● Exercise instructions: Could you filter the data below down to the lines that hold the word "telefoons"?

● Supplied data:
# # # # # # #

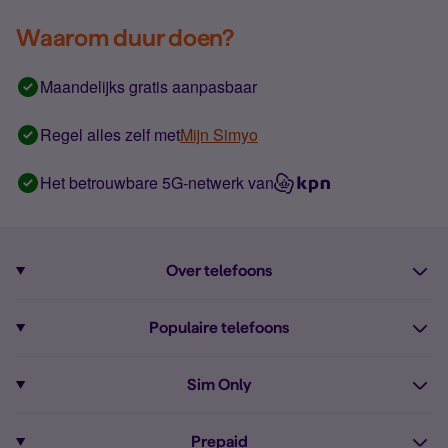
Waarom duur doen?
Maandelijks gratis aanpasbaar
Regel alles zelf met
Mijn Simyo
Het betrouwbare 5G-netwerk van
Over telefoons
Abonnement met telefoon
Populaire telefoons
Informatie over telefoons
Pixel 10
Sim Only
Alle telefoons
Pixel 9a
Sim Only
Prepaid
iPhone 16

# # # # # # #

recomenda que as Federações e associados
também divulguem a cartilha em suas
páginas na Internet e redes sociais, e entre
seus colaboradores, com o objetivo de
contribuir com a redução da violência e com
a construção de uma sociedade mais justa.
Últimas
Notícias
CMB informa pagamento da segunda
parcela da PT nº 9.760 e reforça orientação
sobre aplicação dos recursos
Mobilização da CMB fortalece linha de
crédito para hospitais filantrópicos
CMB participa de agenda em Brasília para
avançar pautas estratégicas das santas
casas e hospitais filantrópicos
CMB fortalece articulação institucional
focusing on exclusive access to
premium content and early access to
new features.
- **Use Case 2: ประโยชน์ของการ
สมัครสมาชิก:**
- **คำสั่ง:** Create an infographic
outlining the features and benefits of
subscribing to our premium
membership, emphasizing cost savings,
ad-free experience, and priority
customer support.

# # # # # # #

● Response to the task:
Over telefoons
Populaire telefoons
Informatie over telefoons
Alle telefoons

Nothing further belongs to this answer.